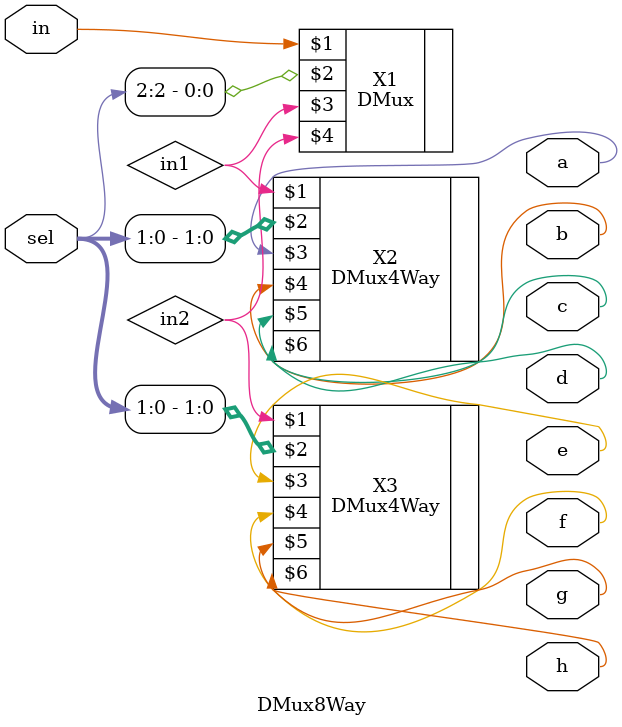
<source format=v>
`timescale 1ns / 1ps
module DMux8Way(input in,
    input [2:0] sel,
    output a,b,c,d,e,f,g,h);
    wire in1,in2;
    DMux X1(in,sel[2],in1,in2);
    DMux4Way X2(in1,sel[1:0],a,b,c,d);
    DMux4Way X3(in2,sel[1:0],e,f,g,h);
    
endmodule
</source>
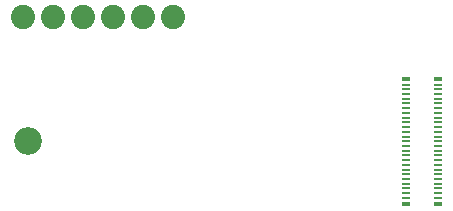
<source format=gbs>
G04*
G04 #@! TF.GenerationSoftware,Altium Limited,Altium Designer,25.1.2 (22)*
G04*
G04 Layer_Color=16711935*
%FSLAX44Y44*%
%MOMM*%
G71*
G04*
G04 #@! TF.SameCoordinates,7ED34E8D-A4F8-468C-8B7F-49A99E5286A2*
G04*
G04*
G04 #@! TF.FilePolarity,Negative*
G04*
G01*
G75*
%ADD48C,2.0500*%
%ADD49C,2.3500*%
%ADD58R,0.7100X0.4000*%
%ADD59R,0.7100X0.2400*%
D48*
X72800Y230500D02*
D03*
X98200D02*
D03*
X123600D02*
D03*
X149000D02*
D03*
X47400D02*
D03*
X22000D02*
D03*
D49*
X26000Y125000D02*
D03*
D58*
X373550Y72200D02*
D03*
X346450D02*
D03*
X373550Y177800D02*
D03*
X346450D02*
D03*
D59*
X373550Y77000D02*
D03*
Y81000D02*
D03*
Y85000D02*
D03*
Y89000D02*
D03*
Y93000D02*
D03*
X346450Y77000D02*
D03*
Y81000D02*
D03*
Y85000D02*
D03*
Y89000D02*
D03*
Y93000D02*
D03*
Y145000D02*
D03*
Y149000D02*
D03*
Y153000D02*
D03*
Y157000D02*
D03*
Y97000D02*
D03*
Y101000D02*
D03*
Y173000D02*
D03*
Y169000D02*
D03*
X373550Y101000D02*
D03*
Y97000D02*
D03*
Y173000D02*
D03*
Y169000D02*
D03*
Y145000D02*
D03*
Y149000D02*
D03*
Y153000D02*
D03*
Y157000D02*
D03*
Y161000D02*
D03*
Y165000D02*
D03*
X346450Y161000D02*
D03*
Y165000D02*
D03*
Y105000D02*
D03*
Y109000D02*
D03*
Y113000D02*
D03*
Y117000D02*
D03*
Y141000D02*
D03*
Y137000D02*
D03*
Y133000D02*
D03*
Y129000D02*
D03*
X373550Y141000D02*
D03*
Y137000D02*
D03*
Y133000D02*
D03*
Y129000D02*
D03*
Y105000D02*
D03*
Y109000D02*
D03*
Y113000D02*
D03*
Y117000D02*
D03*
Y121000D02*
D03*
Y125000D02*
D03*
X346450Y121000D02*
D03*
Y125000D02*
D03*
M02*

</source>
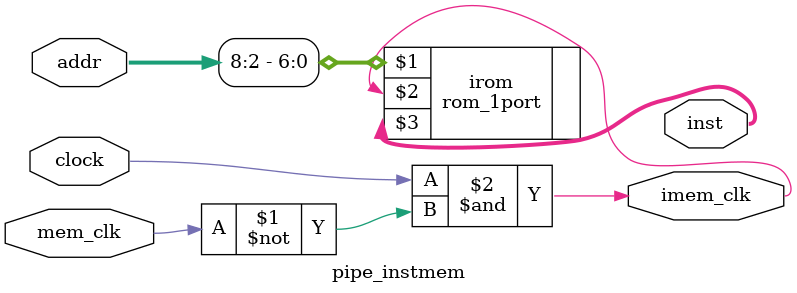
<source format=v>
module pipe_instmem(addr, inst, clock, mem_clk, imem_clk);
	input  [31:0] addr;
	input         clock, mem_clk;
	output [31:0] inst;
	output        imem_clk;

	assign imem_clk = clock & ~mem_clk;

	rom_1port irom(addr[8:2], imem_clk, inst);
endmodule

</source>
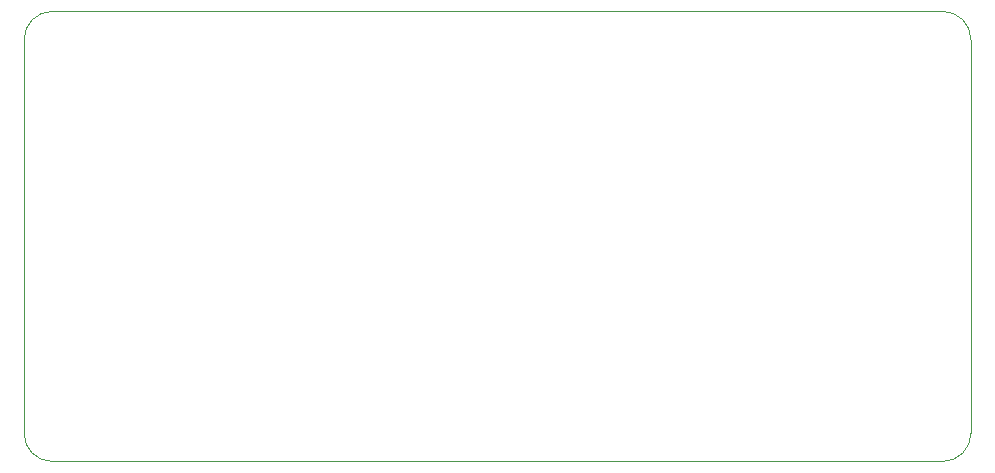
<source format=gm1>
G04 #@! TF.GenerationSoftware,KiCad,Pcbnew,(6.0.8-1)-1*
G04 #@! TF.CreationDate,2022-10-31T00:23:31-07:00*
G04 #@! TF.ProjectId,hayabusa04,68617961-6275-4736-9130-342e6b696361,rev?*
G04 #@! TF.SameCoordinates,Original*
G04 #@! TF.FileFunction,Profile,NP*
%FSLAX46Y46*%
G04 Gerber Fmt 4.6, Leading zero omitted, Abs format (unit mm)*
G04 Created by KiCad (PCBNEW (6.0.8-1)-1) date 2022-10-31 00:23:31*
%MOMM*%
%LPD*%
G01*
G04 APERTURE LIST*
G04 #@! TA.AperFunction,Profile*
%ADD10C,0.050000*%
G04 #@! TD*
G04 APERTURE END LIST*
D10*
X111913317Y-57943750D02*
X111913317Y-91281250D01*
X189706250Y-55562500D02*
X114294567Y-55562500D01*
X189706250Y-93662500D02*
G75*
G03*
X192087500Y-91281250I-50J2381300D01*
G01*
X192087500Y-57943750D02*
X192087500Y-91281250D01*
X192087500Y-57943750D02*
G75*
G03*
X189706250Y-55562500I-2381300J-50D01*
G01*
X114294567Y-55562417D02*
G75*
G03*
X111913317Y-57943750I133J-2381383D01*
G01*
X111913300Y-91281250D02*
G75*
G03*
X114294567Y-93662500I2381200J-50D01*
G01*
X189706250Y-93662500D02*
X114294567Y-93662500D01*
M02*

</source>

========================

**EXERCISE DETAILS**
Copy out every line above without change, dropping the pictures.

**ANSWER SPACE**
<source format=v>
`timescale 1ns / 1ps
module DMux8Way(input in,
    input [2:0] sel,
    output a,b,c,d,e,f,g,h);
    wire in1,in2;
    DMux X1(in,sel[2],in1,in2);
    DMux4Way X2(in1,sel[1:0],a,b,c,d);
    DMux4Way X3(in2,sel[1:0],e,f,g,h);
    
endmodule
</source>
<source format=gbs>
G04*
G04 #@! TF.GenerationSoftware,Altium Limited,Altium Designer,25.1.2 (22)*
G04*
G04 Layer_Color=16711935*
%FSLAX44Y44*%
%MOMM*%
G71*
G04*
G04 #@! TF.SameCoordinates,7ED34E8D-A4F8-468C-8B7F-49A99E5286A2*
G04*
G04*
G04 #@! TF.FilePolarity,Negative*
G04*
G01*
G75*
%ADD48C,2.0500*%
%ADD49C,2.3500*%
%ADD58R,0.7100X0.4000*%
%ADD59R,0.7100X0.2400*%
D48*
X72800Y230500D02*
D03*
X98200D02*
D03*
X123600D02*
D03*
X149000D02*
D03*
X47400D02*
D03*
X22000D02*
D03*
D49*
X26000Y125000D02*
D03*
D58*
X373550Y72200D02*
D03*
X346450D02*
D03*
X373550Y177800D02*
D03*
X346450D02*
D03*
D59*
X373550Y77000D02*
D03*
Y81000D02*
D03*
Y85000D02*
D03*
Y89000D02*
D03*
Y93000D02*
D03*
X346450Y77000D02*
D03*
Y81000D02*
D03*
Y85000D02*
D03*
Y89000D02*
D03*
Y93000D02*
D03*
Y145000D02*
D03*
Y149000D02*
D03*
Y153000D02*
D03*
Y157000D02*
D03*
Y97000D02*
D03*
Y101000D02*
D03*
Y173000D02*
D03*
Y169000D02*
D03*
X373550Y101000D02*
D03*
Y97000D02*
D03*
Y173000D02*
D03*
Y169000D02*
D03*
Y145000D02*
D03*
Y149000D02*
D03*
Y153000D02*
D03*
Y157000D02*
D03*
Y161000D02*
D03*
Y165000D02*
D03*
X346450Y161000D02*
D03*
Y165000D02*
D03*
Y105000D02*
D03*
Y109000D02*
D03*
Y113000D02*
D03*
Y117000D02*
D03*
Y141000D02*
D03*
Y137000D02*
D03*
Y133000D02*
D03*
Y129000D02*
D03*
X373550Y141000D02*
D03*
Y137000D02*
D03*
Y133000D02*
D03*
Y129000D02*
D03*
Y105000D02*
D03*
Y109000D02*
D03*
Y113000D02*
D03*
Y117000D02*
D03*
Y121000D02*
D03*
Y125000D02*
D03*
X346450Y121000D02*
D03*
Y125000D02*
D03*
M02*

</source>
<source format=v>
module pipe_instmem(addr, inst, clock, mem_clk, imem_clk);
	input  [31:0] addr;
	input         clock, mem_clk;
	output [31:0] inst;
	output        imem_clk;

	assign imem_clk = clock & ~mem_clk;

	rom_1port irom(addr[8:2], imem_clk, inst);
endmodule

</source>
<source format=gm1>
G04 #@! TF.GenerationSoftware,KiCad,Pcbnew,(6.0.8-1)-1*
G04 #@! TF.CreationDate,2022-10-31T00:23:31-07:00*
G04 #@! TF.ProjectId,hayabusa04,68617961-6275-4736-9130-342e6b696361,rev?*
G04 #@! TF.SameCoordinates,Original*
G04 #@! TF.FileFunction,Profile,NP*
%FSLAX46Y46*%
G04 Gerber Fmt 4.6, Leading zero omitted, Abs format (unit mm)*
G04 Created by KiCad (PCBNEW (6.0.8-1)-1) date 2022-10-31 00:23:31*
%MOMM*%
%LPD*%
G01*
G04 APERTURE LIST*
G04 #@! TA.AperFunction,Profile*
%ADD10C,0.050000*%
G04 #@! TD*
G04 APERTURE END LIST*
D10*
X111913317Y-57943750D02*
X111913317Y-91281250D01*
X189706250Y-55562500D02*
X114294567Y-55562500D01*
X189706250Y-93662500D02*
G75*
G03*
X192087500Y-91281250I-50J2381300D01*
G01*
X192087500Y-57943750D02*
X192087500Y-91281250D01*
X192087500Y-57943750D02*
G75*
G03*
X189706250Y-55562500I-2381300J-50D01*
G01*
X114294567Y-55562417D02*
G75*
G03*
X111913317Y-57943750I133J-2381383D01*
G01*
X111913300Y-91281250D02*
G75*
G03*
X114294567Y-93662500I2381200J-50D01*
G01*
X189706250Y-93662500D02*
X114294567Y-93662500D01*
M02*

</source>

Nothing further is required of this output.